Guzman's Sinaloa cartel went on smuggling hundreds of tons of cocaine, marijuana, and crystal meth across Mexico's 2,000 mile border with the United States. Indictments allege Guzman's narcotics were sold from New England all the way to the Pacific.
Guzman's capture in February 2014 was a big victory for the Institutional Revolutionary Party (PRI), which returned to power in December 2012. That made his escape in 2015 all the more embarrassing for Pena Nieto.
The 5 foot 6 inch gangster's exploits made him a legend in many impoverished communities of northern Mexico, where he was immortalized in dozens of ballads and low budget movies.
"He was captured in Guatemala, in 1993 in June and since then the legend began. When he escaped from Puente Grande (maximum security prison), that myth grew to improbable levels. They recaptured him and that myth rose, now he has escaped again, there is no one who can reach him as a legend. He is a guy, who is not only admired by youngsters but a man who managed to outwit all authorities and all controls," said the author on a book about Guzman, Jose Reveles.
Drug agents concede Guzman was exceptional at what he did, managing to outmanoeuvre, outfight or out-bribe his rivals to stay at the top of the bloody Mexican drug trade for over a decade.
Mexican soldiers and U.S. agents came close to Guzman on several occasions but his layers of body guards and spies always tipped him off before they stormed his safe houses.
Guzman was born in La Tuna, a village in the Sierra Madre mountains in Sinaloa state where smugglers have been growing opium and marijuana since the early twentieth century.
He ascended in the 1980s under the tutelage of Sinaloan kingpin Miguel Angel Felix Gallardo, alias "The Boss of Bosses," who pioneered cocaine smuggling routes into the United States.
Between 2004 and 2013, his gangs fought in all major Mexican cities on the U.S. border, turning Ciudad Juarez and Nuevo Laredo into some of the most dangerous places on the planet.
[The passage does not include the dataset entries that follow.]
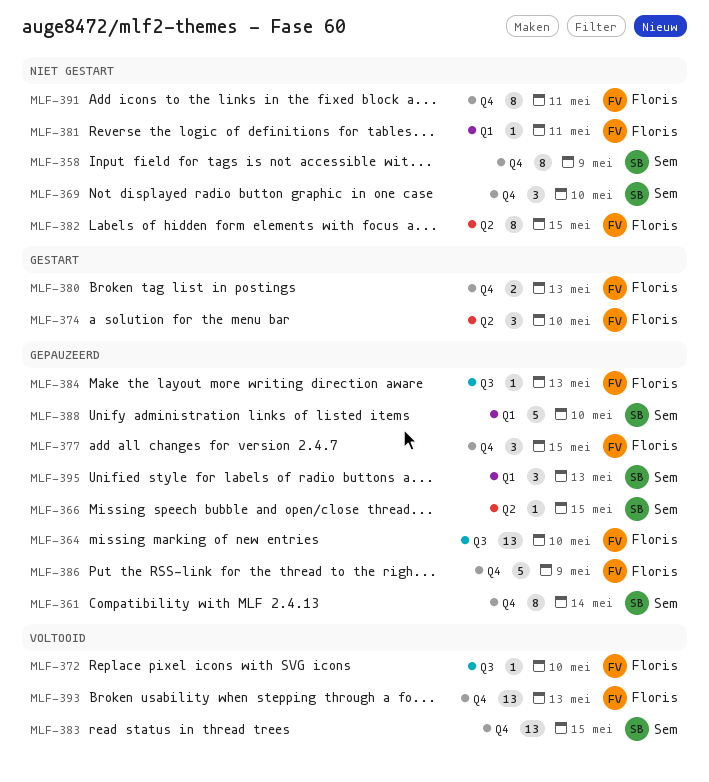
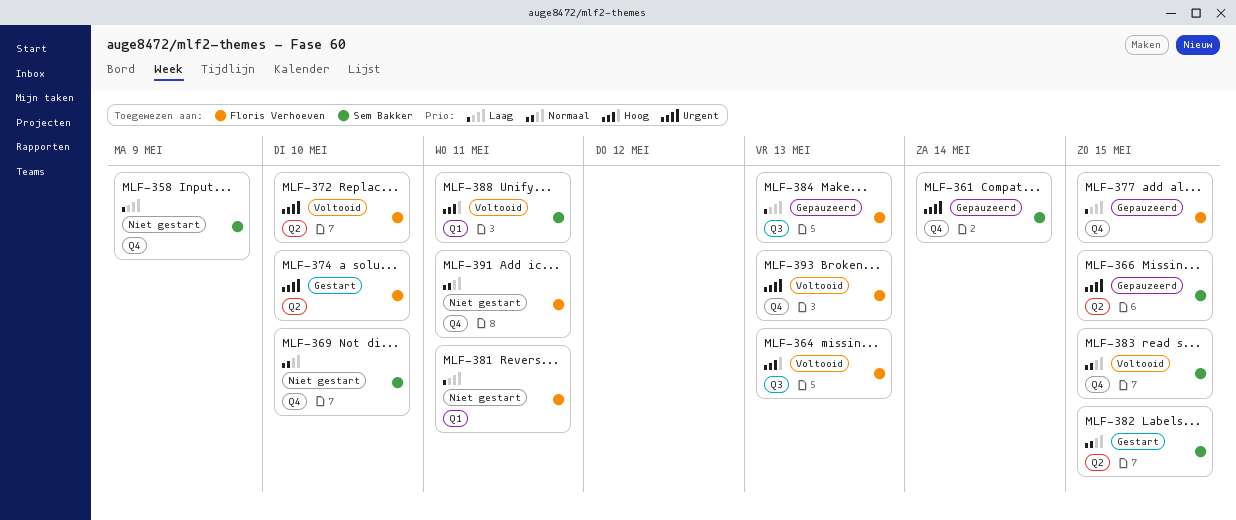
MLF-364, status: Gepauzeerd -> Voltooid
MLF-364, due: May 10 -> May 13
MLF-372, label: Q3 -> Q2
MLF-380: present -> none
MLF-382, status: Niet gestart -> Gestart
MLF-382, owner: Floris Verhoeven -> Sem Bakker
MLF-386: present -> none
MLF-388, status: Gepauzeerd -> Voltooid
MLF-388, due: May 10 -> May 11
MLF-395: present -> none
Guzman's Sinaloa cartel often clashed with the Zetas, a gang founded by former Mexican soldiers that created paramilitary death squads. The Sinaloans fought fire with fire, arming their troops with rocket-propelled grenades and heavy machine guns.
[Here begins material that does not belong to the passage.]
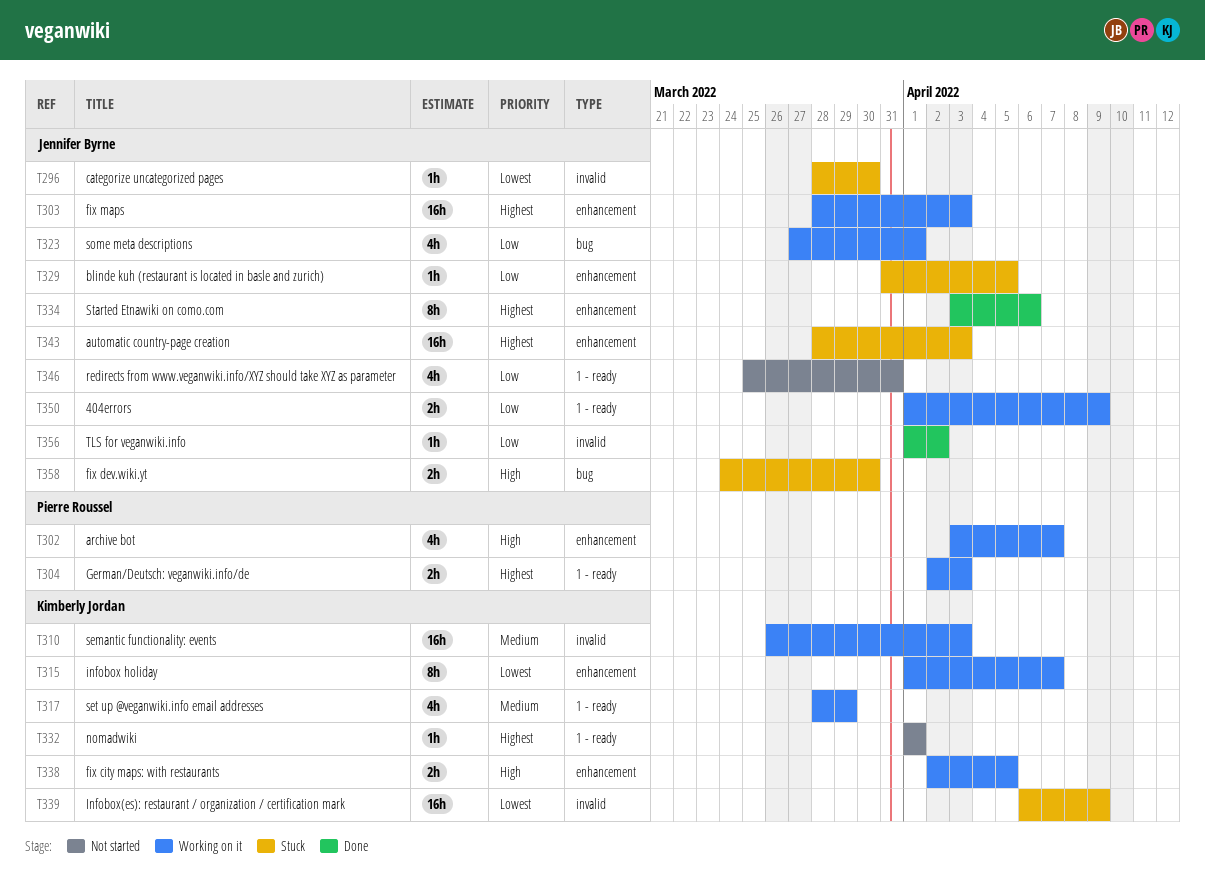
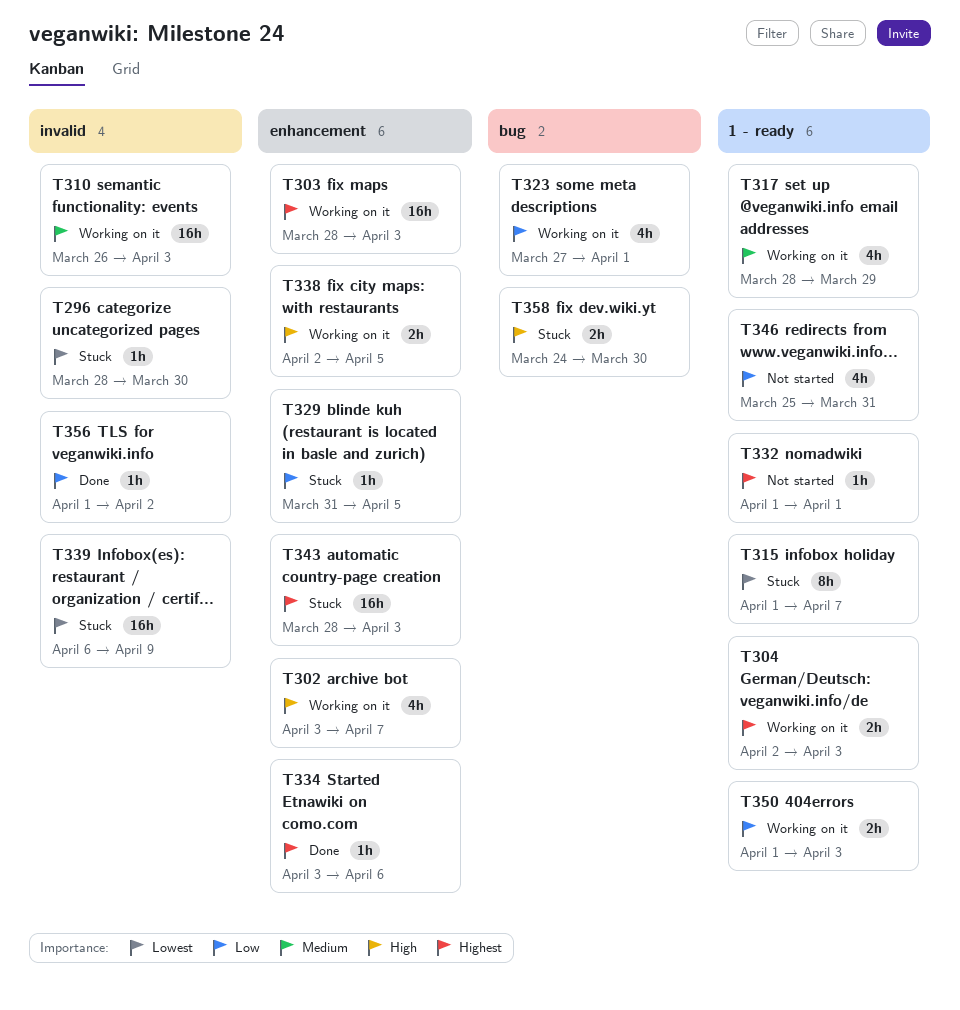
T315, status: Working on it -> Stuck
T315, label: enhancement -> 1 - ready
T334, estimate: 8h -> 1h
T350, due: Apr 9 -> Apr 3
United States officials sought his extradition only weeks before his escape, the Mexican government later revealed.
Security Expert, Alberto Islas, said Guzman's extradition would've stopped him from continuing to operate his cartel and avoid an escape.
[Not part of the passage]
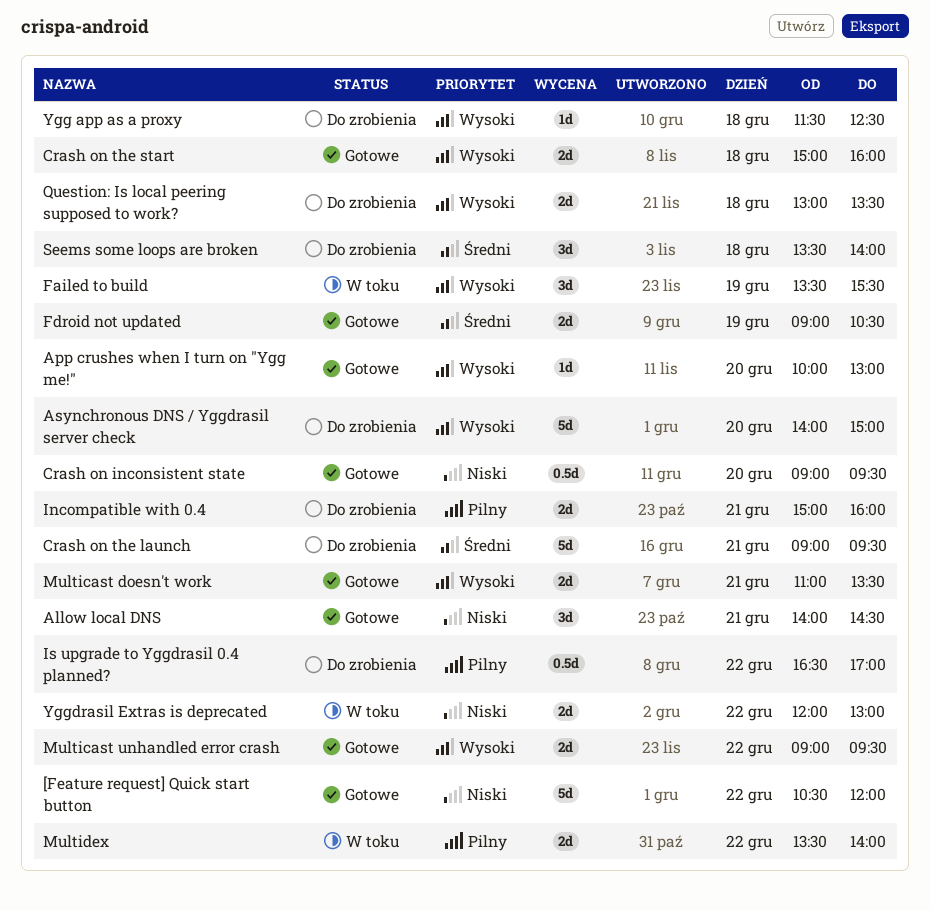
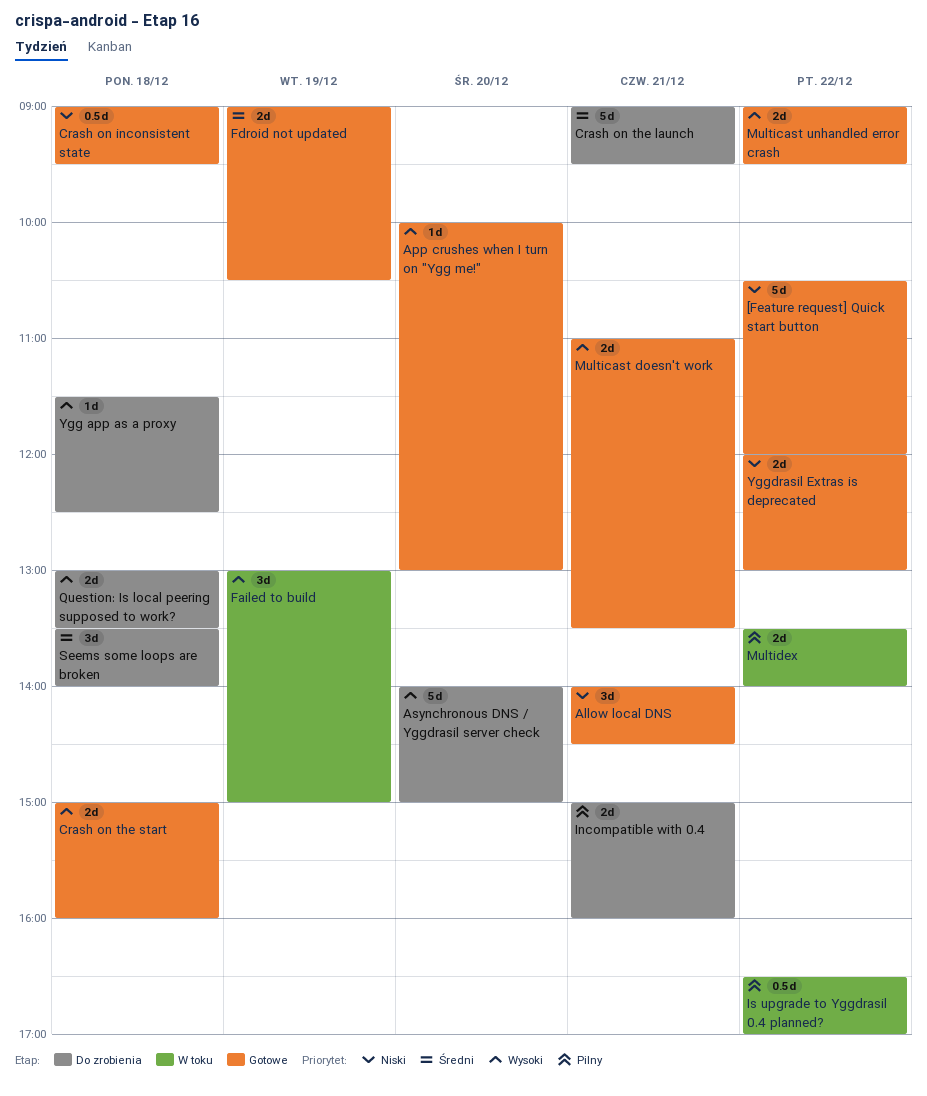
Crash on inconsistent state, day: Dec 20 -> Dec 18
Failed to build, begins: 13:30 -> 13:00
Failed to build, ends: 15:30 -> 15:00
Is upgrade to Yggdrasil 0.4 planned?, status: Do zrobienia -> W toku
Yggdrasil Extras is deprecated, status: W toku -> Gotowe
"I do not know what the added value was of holding him prisoner here in Mexico, perhaps a matter of national sovereignty but above all a matter of cooperation. If they (government) had extradited him to the United States, they would've achieved two objectives, to solve complaints expressed by U.S. (security) agencies: One to really cut him off from continuing to operate the cartel, which he continued to operate as we have seen and two, to avoid running the risk of him escaping," said Islas.
Guards continued to heavily patrol the prison from which Guzman escaped in July 2015.
Video footage released by authorities showed that his cell held a cot and a bathroom with a washbasin and, behind a partition wall, his shower where the mouth of the tunnel led.
The partition wall blocked the camera's view of a roughly 50-cm (20 inch) by 50-cm entrance hole to the mile-long tunnel which authorities said El Chapo used to escape.
This building houses the tunnel used by Guzman, to escape.
Reuters television toured the fugitive drug lord's escape tunnel, revealing a complex, well-hidden route that was air conditioned and allowed enough room for a quick exit.
During the escape, Guzman reportedly disposed of a bracelet that only he and a few other high-risk inmates had to wear, and smashed bulbs lighting up the tunnel as he fled, authorities have said.
Authorities said this motorcycle helped him escape.